Il faut me trouver un refuge plus sûr, mais je me retrouve pris au piège, car la bestiole du cimetière – celle du début – est revenue me barrer la route. Physiquement elle est la même, sauf que maintenant c’est un monstre à quatre têtes ! Oui, c’est ça, quatre têtes : rouge, bleu, jaune, vert. Tour à tour ses bouches mauvaises me crachent après : « Asterla to tase. Kot to pou sove ? Bon to pou reponn : Ki to kouler toi? » Et comme je ne disais rien, elles ont martelé avec plus d’insistance: « Ki to kouler ? Toi ki toi ? Ki to bann? REPONN !! »

      À un moment les têtes m’ont pour ainsi dire oublié et se sont mises à se chamailler entre elles. J’en profite pour faire un pas en arrière, puis deux… Mais je glisse et tombe dans le vide.

     C’est alors que je me réveille en sursaut sur mon fauteuil ! En sueurs. J’ai dû m’assoupir. Un journal traîne par terre. Quel drôle de rêve… J’en ai les tripes toutes retournées.

      Je relève la tête, la pendule indique 15 heures. Sur le mur, il y a un vieux poster de Kaya « The Seggae Experience » qui trône là sereinement depuis des années. De mémoire, je sais que chacun des titres de ce Best Of est un héritage culturel inestimable qui a bouleversé la vie de milliers de Mauriciens.

      « Quel drôle de rêve tout de même » je ne peux m’empêcher de penser encore… « Mais qu’est-ce qui coince dans ce monde ? Qu’est-ce qui cloche à Maurice ? » Je me demande morose, alors qu’une succession d’images intenables de mammifères échoués sur des plages souillées se rappelle à moi dans toute leur fureur.

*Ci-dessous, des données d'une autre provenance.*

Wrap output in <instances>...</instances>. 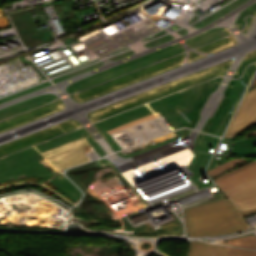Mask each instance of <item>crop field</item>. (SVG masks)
<instances>
[{
  "label": "crop field",
  "mask_w": 256,
  "mask_h": 256,
  "mask_svg": "<svg viewBox=\"0 0 256 256\" xmlns=\"http://www.w3.org/2000/svg\"><path fill=\"white\" fill-rule=\"evenodd\" d=\"M255 213H256V208L255 209L246 210L244 212H241L243 217L249 216V215H252V214H255Z\"/></svg>",
  "instance_id": "crop-field-13"
},
{
  "label": "crop field",
  "mask_w": 256,
  "mask_h": 256,
  "mask_svg": "<svg viewBox=\"0 0 256 256\" xmlns=\"http://www.w3.org/2000/svg\"><path fill=\"white\" fill-rule=\"evenodd\" d=\"M255 163H256V160L247 164V165H245V166H243V167H241V168H239V169H236V170H234V171H232V172H230V173H228V174H226V175H224L220 178L214 179V182L216 183L218 181H221V180H223V179H225V178H227V177H229V176H231V175H233V174H235V173H237V172H239V171H241V170H243V169H245V168H247V167H249V166H251Z\"/></svg>",
  "instance_id": "crop-field-12"
},
{
  "label": "crop field",
  "mask_w": 256,
  "mask_h": 256,
  "mask_svg": "<svg viewBox=\"0 0 256 256\" xmlns=\"http://www.w3.org/2000/svg\"><path fill=\"white\" fill-rule=\"evenodd\" d=\"M227 247V246H226ZM229 256H256V251L227 247Z\"/></svg>",
  "instance_id": "crop-field-10"
},
{
  "label": "crop field",
  "mask_w": 256,
  "mask_h": 256,
  "mask_svg": "<svg viewBox=\"0 0 256 256\" xmlns=\"http://www.w3.org/2000/svg\"><path fill=\"white\" fill-rule=\"evenodd\" d=\"M254 124H256V88L247 92L224 137H233Z\"/></svg>",
  "instance_id": "crop-field-2"
},
{
  "label": "crop field",
  "mask_w": 256,
  "mask_h": 256,
  "mask_svg": "<svg viewBox=\"0 0 256 256\" xmlns=\"http://www.w3.org/2000/svg\"><path fill=\"white\" fill-rule=\"evenodd\" d=\"M246 160H248V159L235 158V159H233V160H231V161H229L227 163H224L222 165H219V166H217V167H215V168H213V169H211V170H209L207 172L209 173L210 176H212L214 174L222 172V171H224V170H226V169H228V168H230V167H232L234 165H237V164H239V163H241L243 161H246Z\"/></svg>",
  "instance_id": "crop-field-8"
},
{
  "label": "crop field",
  "mask_w": 256,
  "mask_h": 256,
  "mask_svg": "<svg viewBox=\"0 0 256 256\" xmlns=\"http://www.w3.org/2000/svg\"><path fill=\"white\" fill-rule=\"evenodd\" d=\"M254 85H256V80H255V82L252 84V86H254ZM252 86H251V87H252Z\"/></svg>",
  "instance_id": "crop-field-15"
},
{
  "label": "crop field",
  "mask_w": 256,
  "mask_h": 256,
  "mask_svg": "<svg viewBox=\"0 0 256 256\" xmlns=\"http://www.w3.org/2000/svg\"><path fill=\"white\" fill-rule=\"evenodd\" d=\"M190 236L221 235L248 228L227 199L185 209Z\"/></svg>",
  "instance_id": "crop-field-1"
},
{
  "label": "crop field",
  "mask_w": 256,
  "mask_h": 256,
  "mask_svg": "<svg viewBox=\"0 0 256 256\" xmlns=\"http://www.w3.org/2000/svg\"><path fill=\"white\" fill-rule=\"evenodd\" d=\"M254 178H256V165H253L217 184L221 188V190L225 192Z\"/></svg>",
  "instance_id": "crop-field-4"
},
{
  "label": "crop field",
  "mask_w": 256,
  "mask_h": 256,
  "mask_svg": "<svg viewBox=\"0 0 256 256\" xmlns=\"http://www.w3.org/2000/svg\"><path fill=\"white\" fill-rule=\"evenodd\" d=\"M212 256H228L225 246L205 243Z\"/></svg>",
  "instance_id": "crop-field-9"
},
{
  "label": "crop field",
  "mask_w": 256,
  "mask_h": 256,
  "mask_svg": "<svg viewBox=\"0 0 256 256\" xmlns=\"http://www.w3.org/2000/svg\"><path fill=\"white\" fill-rule=\"evenodd\" d=\"M188 256H211L204 242L192 241Z\"/></svg>",
  "instance_id": "crop-field-7"
},
{
  "label": "crop field",
  "mask_w": 256,
  "mask_h": 256,
  "mask_svg": "<svg viewBox=\"0 0 256 256\" xmlns=\"http://www.w3.org/2000/svg\"><path fill=\"white\" fill-rule=\"evenodd\" d=\"M60 7L63 10V13L65 14L77 11L76 6L73 5L72 0H70V2H67V3H61Z\"/></svg>",
  "instance_id": "crop-field-11"
},
{
  "label": "crop field",
  "mask_w": 256,
  "mask_h": 256,
  "mask_svg": "<svg viewBox=\"0 0 256 256\" xmlns=\"http://www.w3.org/2000/svg\"><path fill=\"white\" fill-rule=\"evenodd\" d=\"M229 242L233 246L256 250V236L254 235L230 239Z\"/></svg>",
  "instance_id": "crop-field-6"
},
{
  "label": "crop field",
  "mask_w": 256,
  "mask_h": 256,
  "mask_svg": "<svg viewBox=\"0 0 256 256\" xmlns=\"http://www.w3.org/2000/svg\"><path fill=\"white\" fill-rule=\"evenodd\" d=\"M251 135H256V131L246 134V137L251 136Z\"/></svg>",
  "instance_id": "crop-field-14"
},
{
  "label": "crop field",
  "mask_w": 256,
  "mask_h": 256,
  "mask_svg": "<svg viewBox=\"0 0 256 256\" xmlns=\"http://www.w3.org/2000/svg\"><path fill=\"white\" fill-rule=\"evenodd\" d=\"M225 195L239 212L256 207V179L235 187L227 192Z\"/></svg>",
  "instance_id": "crop-field-3"
},
{
  "label": "crop field",
  "mask_w": 256,
  "mask_h": 256,
  "mask_svg": "<svg viewBox=\"0 0 256 256\" xmlns=\"http://www.w3.org/2000/svg\"><path fill=\"white\" fill-rule=\"evenodd\" d=\"M231 154L256 158V137L246 140H235Z\"/></svg>",
  "instance_id": "crop-field-5"
}]
</instances>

       La marche de Port-Louis a eu un succès d’affluence au-dessus de toutes espérances. C’est indéniable. J’ai croisé des jeunes débordant d’enthousiasme, des vieillards qui ‘rajeunissaient’ à vue d’œil, des groupes qui dansaient au rythme de djembés enfiévrés et d’autres encore, qui scandaient des slogans à pleins poumons. Chacun était comme porté dans un élan puissant, uni et fier d’être là et de pouvoir apporter sa touche à l’ensemble.

         Pourtant, malgré la réussite populaire de cette marche, des germes profonds de division sont là, bien réels et ils rongent la société de l’intérieur. Depuis des générations. En vrac, quelques-unes des plus tenaces:

1. Se définir d’abord d’une communauté avant de s’identifier comme Mauricien.

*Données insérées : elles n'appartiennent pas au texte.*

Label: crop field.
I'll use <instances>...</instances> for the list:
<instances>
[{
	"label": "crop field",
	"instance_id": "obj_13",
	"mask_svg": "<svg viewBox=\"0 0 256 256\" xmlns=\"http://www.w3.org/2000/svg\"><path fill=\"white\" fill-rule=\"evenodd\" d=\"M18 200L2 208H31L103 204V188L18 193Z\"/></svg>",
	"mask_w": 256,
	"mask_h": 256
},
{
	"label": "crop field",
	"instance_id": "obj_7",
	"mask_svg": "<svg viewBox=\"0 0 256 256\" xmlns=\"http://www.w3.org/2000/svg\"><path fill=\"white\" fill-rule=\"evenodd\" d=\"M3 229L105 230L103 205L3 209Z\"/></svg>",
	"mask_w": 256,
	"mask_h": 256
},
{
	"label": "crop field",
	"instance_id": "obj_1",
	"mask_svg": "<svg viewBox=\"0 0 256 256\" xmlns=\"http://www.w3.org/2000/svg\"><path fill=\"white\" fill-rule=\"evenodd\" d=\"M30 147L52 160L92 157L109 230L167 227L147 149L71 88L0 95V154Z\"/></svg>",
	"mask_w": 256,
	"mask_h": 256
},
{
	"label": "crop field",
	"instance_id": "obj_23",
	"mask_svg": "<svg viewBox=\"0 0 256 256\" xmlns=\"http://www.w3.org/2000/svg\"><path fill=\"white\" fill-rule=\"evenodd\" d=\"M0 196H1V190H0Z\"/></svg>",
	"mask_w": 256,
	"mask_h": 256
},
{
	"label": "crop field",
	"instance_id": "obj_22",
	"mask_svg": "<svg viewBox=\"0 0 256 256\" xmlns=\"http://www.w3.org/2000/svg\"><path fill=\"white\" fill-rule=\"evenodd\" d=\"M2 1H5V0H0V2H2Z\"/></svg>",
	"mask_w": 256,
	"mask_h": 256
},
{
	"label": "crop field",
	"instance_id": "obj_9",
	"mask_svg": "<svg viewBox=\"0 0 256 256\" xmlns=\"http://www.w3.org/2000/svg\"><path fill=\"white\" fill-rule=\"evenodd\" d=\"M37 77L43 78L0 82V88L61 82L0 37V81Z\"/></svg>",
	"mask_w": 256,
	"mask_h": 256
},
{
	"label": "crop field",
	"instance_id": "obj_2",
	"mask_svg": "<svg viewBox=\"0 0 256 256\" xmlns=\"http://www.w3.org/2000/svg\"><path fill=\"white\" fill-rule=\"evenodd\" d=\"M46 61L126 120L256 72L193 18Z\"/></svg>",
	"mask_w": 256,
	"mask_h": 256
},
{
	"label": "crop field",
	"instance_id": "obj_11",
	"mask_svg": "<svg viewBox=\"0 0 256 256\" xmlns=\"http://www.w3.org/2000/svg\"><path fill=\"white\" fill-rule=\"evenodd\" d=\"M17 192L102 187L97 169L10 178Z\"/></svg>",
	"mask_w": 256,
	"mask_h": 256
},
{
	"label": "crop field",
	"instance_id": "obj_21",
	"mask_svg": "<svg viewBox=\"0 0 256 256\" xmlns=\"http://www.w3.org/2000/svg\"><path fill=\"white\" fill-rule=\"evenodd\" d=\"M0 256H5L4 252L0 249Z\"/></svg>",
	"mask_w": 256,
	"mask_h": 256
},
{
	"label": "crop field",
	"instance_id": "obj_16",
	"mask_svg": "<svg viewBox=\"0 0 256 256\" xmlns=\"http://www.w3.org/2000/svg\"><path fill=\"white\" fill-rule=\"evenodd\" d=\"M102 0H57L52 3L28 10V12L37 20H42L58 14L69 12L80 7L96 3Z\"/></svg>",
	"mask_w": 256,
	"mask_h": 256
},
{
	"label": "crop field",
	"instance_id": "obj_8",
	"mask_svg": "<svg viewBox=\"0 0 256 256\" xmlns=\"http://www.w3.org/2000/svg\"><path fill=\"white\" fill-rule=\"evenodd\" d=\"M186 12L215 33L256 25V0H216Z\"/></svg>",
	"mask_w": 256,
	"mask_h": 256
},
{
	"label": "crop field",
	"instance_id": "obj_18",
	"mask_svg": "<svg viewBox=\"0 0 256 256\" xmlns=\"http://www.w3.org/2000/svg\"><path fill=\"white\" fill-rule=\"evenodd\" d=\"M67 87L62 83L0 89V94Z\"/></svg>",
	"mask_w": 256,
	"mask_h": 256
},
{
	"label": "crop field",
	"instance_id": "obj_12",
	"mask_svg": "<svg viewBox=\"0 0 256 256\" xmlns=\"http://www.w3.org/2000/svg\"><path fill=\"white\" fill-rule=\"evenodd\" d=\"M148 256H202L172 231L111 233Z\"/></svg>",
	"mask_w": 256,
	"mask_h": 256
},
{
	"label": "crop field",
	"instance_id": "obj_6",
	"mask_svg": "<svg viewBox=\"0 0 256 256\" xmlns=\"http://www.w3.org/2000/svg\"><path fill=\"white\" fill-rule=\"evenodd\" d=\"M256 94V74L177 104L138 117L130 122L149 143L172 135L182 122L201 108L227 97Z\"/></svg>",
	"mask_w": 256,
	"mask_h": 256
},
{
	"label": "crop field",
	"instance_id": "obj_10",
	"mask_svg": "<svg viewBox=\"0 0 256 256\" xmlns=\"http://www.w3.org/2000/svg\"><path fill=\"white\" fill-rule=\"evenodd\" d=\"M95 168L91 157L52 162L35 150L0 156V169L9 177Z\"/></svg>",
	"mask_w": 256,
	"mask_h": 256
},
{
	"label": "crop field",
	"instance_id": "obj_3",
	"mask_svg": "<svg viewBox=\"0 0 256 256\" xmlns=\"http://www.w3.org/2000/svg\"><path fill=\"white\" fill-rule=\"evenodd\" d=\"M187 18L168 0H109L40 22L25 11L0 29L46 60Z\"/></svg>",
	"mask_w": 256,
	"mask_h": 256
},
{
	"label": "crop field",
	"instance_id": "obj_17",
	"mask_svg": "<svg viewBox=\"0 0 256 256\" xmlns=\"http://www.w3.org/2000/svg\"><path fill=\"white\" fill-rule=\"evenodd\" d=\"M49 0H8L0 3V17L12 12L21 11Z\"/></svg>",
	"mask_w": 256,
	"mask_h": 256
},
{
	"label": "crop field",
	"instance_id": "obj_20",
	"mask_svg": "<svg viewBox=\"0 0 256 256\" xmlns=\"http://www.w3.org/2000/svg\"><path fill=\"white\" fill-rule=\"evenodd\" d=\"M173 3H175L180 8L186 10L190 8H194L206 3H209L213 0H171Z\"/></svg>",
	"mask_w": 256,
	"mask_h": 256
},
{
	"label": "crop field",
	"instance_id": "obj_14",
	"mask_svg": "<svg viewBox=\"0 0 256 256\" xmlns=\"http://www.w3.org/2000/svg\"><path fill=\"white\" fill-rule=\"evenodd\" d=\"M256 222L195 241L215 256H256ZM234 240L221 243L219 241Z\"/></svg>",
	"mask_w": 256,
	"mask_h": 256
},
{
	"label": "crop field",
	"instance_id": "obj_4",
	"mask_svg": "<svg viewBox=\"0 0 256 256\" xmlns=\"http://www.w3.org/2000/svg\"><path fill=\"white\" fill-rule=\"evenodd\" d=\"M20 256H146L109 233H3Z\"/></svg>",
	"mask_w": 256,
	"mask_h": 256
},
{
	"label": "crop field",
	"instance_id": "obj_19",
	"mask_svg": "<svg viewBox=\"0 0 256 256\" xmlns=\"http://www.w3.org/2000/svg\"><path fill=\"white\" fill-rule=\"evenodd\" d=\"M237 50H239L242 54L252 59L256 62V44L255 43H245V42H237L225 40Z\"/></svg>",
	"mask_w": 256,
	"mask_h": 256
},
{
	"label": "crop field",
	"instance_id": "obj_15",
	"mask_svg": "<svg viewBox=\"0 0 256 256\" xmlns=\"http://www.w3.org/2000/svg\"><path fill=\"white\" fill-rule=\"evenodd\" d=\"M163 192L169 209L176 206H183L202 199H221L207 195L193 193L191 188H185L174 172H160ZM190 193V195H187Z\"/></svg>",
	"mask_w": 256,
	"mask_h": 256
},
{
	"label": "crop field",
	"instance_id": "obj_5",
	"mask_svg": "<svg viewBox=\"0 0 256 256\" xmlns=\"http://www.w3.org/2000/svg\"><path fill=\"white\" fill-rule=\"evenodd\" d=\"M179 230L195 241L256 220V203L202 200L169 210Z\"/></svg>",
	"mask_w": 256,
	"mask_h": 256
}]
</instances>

2. Vivre sa religion comme un moyen d’exclusion plutôt qu’une opportunité d’ouverture vers les autres.

3. Favoriser la perpétuation d’un système pourri qui tolère les inégalités et injustices en élisant des gouvernants sur la base de leur « appartenance », de leurs noms (fils de/fille de), de leurs diplômes, de leurs titres et de leur compte en banque plutôt que sur leurs mérites – par exemple : la validité de leurs actes sur le terrain.

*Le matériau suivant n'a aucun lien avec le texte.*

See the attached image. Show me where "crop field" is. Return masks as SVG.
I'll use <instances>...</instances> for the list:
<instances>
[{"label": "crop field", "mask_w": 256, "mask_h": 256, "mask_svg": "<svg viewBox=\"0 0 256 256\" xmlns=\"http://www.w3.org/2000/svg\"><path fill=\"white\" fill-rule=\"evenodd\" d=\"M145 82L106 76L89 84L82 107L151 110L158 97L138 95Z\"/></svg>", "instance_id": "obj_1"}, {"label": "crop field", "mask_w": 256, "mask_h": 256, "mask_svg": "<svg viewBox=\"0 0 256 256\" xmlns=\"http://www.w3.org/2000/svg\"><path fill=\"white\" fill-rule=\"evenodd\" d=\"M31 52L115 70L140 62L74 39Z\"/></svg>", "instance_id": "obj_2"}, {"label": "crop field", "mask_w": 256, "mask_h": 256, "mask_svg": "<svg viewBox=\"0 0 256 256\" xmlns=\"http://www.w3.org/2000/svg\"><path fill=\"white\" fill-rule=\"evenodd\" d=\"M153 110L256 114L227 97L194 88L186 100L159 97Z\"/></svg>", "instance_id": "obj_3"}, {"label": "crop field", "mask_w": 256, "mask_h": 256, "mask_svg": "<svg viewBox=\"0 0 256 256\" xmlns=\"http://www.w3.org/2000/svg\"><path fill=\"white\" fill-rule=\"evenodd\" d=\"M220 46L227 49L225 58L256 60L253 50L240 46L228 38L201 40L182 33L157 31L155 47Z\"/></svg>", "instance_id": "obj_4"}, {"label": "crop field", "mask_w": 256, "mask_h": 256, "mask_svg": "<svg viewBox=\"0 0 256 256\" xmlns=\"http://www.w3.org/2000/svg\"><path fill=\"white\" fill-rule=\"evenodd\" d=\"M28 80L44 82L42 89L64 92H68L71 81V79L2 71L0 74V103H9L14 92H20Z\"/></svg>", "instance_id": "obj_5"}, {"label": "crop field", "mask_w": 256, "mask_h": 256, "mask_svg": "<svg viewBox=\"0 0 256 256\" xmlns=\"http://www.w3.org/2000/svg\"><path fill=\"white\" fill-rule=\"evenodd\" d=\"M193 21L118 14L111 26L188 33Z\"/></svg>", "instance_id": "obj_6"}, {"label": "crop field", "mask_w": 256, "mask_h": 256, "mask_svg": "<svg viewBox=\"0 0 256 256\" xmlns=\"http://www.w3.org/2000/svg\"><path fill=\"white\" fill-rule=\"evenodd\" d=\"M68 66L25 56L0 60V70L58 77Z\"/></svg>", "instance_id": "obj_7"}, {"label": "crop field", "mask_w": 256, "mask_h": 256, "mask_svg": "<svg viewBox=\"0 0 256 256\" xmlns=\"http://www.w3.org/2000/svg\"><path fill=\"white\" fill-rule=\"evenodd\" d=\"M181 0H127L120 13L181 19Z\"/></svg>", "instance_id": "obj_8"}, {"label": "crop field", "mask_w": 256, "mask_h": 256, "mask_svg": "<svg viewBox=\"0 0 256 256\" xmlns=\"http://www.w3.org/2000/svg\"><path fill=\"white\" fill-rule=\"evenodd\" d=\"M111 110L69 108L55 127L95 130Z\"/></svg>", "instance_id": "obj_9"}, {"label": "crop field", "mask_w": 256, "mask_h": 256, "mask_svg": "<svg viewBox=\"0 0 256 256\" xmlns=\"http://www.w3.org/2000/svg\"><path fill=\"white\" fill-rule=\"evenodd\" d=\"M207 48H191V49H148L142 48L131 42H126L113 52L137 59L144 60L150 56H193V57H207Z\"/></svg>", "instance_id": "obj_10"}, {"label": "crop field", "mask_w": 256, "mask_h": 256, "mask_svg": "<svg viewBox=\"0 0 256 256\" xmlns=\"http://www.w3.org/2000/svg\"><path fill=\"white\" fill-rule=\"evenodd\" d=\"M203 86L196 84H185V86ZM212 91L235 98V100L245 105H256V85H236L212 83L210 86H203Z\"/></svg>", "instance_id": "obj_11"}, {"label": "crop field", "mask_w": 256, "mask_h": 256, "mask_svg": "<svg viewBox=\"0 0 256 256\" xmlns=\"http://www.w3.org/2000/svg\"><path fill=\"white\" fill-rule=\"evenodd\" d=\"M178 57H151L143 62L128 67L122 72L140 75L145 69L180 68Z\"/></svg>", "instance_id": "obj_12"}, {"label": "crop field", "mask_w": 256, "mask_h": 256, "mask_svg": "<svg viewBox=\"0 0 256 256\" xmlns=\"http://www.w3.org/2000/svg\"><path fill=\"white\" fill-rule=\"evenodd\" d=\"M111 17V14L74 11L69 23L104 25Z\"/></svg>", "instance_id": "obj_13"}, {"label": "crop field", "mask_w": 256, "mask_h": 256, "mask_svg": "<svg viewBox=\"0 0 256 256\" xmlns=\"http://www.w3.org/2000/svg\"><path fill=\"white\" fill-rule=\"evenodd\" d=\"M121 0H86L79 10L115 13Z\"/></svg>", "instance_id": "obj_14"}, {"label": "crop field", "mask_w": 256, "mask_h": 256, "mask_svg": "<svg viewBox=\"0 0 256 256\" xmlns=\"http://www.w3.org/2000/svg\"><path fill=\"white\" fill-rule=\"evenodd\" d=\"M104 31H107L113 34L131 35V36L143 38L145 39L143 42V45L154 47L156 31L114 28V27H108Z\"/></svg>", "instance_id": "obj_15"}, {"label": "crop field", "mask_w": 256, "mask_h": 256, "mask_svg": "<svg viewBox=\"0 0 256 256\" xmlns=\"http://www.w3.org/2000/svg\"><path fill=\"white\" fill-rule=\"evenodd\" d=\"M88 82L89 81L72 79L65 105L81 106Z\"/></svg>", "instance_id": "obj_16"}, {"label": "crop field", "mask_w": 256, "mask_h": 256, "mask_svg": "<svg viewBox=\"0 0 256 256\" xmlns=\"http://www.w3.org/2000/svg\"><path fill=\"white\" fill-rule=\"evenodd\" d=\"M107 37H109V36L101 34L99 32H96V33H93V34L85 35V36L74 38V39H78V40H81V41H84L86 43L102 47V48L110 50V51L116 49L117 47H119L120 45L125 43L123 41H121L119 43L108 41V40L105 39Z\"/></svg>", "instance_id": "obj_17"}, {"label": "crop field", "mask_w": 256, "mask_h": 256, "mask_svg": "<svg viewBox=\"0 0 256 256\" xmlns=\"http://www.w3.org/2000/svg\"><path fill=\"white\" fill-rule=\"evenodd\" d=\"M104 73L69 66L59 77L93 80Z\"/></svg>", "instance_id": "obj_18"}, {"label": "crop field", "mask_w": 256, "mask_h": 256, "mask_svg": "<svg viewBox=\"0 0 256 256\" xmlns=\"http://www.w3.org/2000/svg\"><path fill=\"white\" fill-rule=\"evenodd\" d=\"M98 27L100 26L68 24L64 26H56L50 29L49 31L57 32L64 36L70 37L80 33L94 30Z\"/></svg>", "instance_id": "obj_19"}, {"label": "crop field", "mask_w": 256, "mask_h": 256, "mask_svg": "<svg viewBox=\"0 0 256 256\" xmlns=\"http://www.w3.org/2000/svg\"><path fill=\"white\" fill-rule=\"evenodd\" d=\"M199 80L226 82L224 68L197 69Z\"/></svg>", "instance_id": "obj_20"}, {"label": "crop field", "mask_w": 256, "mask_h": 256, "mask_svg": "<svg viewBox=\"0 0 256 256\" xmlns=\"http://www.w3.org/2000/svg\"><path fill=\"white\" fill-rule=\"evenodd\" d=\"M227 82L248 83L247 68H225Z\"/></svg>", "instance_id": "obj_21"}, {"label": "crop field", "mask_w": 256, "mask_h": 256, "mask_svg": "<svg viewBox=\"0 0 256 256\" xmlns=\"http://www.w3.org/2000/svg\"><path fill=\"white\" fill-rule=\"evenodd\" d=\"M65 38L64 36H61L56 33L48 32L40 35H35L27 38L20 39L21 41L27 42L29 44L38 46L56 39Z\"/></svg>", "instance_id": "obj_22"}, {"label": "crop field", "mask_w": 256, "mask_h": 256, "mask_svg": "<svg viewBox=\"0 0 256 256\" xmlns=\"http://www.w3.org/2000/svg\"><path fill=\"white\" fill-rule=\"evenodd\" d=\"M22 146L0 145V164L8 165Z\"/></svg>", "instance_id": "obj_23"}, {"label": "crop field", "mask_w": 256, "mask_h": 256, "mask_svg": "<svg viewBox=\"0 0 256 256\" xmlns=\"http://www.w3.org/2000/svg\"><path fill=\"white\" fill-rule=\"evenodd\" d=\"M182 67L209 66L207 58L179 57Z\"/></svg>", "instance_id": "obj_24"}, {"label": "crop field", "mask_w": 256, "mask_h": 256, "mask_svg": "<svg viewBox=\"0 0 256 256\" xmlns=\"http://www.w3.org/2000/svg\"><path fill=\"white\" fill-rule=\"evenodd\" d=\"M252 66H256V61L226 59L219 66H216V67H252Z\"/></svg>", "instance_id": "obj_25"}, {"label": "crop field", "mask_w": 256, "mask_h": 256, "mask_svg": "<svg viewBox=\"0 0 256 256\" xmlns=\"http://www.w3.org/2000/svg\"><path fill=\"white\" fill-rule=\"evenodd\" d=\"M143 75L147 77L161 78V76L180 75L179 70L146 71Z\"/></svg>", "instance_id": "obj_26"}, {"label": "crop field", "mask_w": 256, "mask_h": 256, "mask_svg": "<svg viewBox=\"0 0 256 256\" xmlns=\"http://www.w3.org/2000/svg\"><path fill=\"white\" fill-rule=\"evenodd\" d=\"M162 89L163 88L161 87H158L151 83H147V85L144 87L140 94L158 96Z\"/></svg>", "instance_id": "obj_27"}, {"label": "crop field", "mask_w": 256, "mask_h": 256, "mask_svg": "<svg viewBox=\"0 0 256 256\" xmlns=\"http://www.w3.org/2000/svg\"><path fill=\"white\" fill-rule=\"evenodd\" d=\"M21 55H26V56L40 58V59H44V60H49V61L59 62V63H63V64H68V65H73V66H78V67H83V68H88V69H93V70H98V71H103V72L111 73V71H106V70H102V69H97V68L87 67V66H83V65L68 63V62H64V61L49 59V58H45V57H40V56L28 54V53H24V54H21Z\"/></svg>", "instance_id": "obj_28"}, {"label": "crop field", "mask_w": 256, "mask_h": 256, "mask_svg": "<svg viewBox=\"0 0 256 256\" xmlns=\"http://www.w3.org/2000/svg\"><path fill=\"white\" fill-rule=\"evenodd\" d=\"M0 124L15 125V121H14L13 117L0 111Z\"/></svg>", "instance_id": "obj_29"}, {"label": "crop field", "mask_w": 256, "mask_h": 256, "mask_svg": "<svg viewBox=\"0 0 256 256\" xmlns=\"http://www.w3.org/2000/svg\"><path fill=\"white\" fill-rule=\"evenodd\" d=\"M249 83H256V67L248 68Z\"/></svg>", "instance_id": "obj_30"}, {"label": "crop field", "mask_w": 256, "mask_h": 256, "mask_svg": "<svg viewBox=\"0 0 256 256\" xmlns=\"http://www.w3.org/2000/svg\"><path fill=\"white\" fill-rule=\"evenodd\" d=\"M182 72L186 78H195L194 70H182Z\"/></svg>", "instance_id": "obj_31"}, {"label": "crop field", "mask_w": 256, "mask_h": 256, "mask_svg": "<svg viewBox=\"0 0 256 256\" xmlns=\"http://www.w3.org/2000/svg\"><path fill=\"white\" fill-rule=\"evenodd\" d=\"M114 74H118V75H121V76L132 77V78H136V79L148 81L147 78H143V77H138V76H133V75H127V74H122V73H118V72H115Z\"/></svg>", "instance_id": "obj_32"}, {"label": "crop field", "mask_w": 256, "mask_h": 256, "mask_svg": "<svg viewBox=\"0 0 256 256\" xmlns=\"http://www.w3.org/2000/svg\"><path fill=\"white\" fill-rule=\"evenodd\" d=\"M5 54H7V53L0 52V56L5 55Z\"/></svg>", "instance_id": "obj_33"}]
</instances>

        J’allume le poste de radio. On y joue « Redemption Song » de Bob Marley. Songeur, je vais à la fenêtre.   

       À l’autre bout de la rue, se dresse un badamier géant. J’ai dû le voir mille fois ce gaillard-là sans le regarder vraiment. Ses larges feuilles vertes, rouges et jaunes taquinent le bleu limpide du ciel. Une nuée d’oiseaux y vivent dans une ambiance de fête foraine, un peu comme le feraient des gamins chahuteurs en costumes de scène.

       Dans mon cauchemar, les couleurs sont en opposition et s’entredéchirent. Elles sont associées à la mort et à la destruction tandis que chez le badamier le processus est inverse : il forme un tout cohérent où chaque partie travaille intensément au bonheur de l’autre. Il est, dans son essence, un écosystème  bienveillant et protecteur au service de ‘La Vie’ dans son sens le plus large.    

      Et tandis que Bob Marley entame son deuxième couplet, je revois la foule d’anonymes solidaires. Tous n’étaient pas là pour les mêmes raisons. Mais beaucoup portaient haut les couleurs du drapeau.

     Je souris. Rien n’est écrit. Et Les yeux posés sur le badamier je pense à Kaya, le Seggaeman de mon pays, parti trop tôt.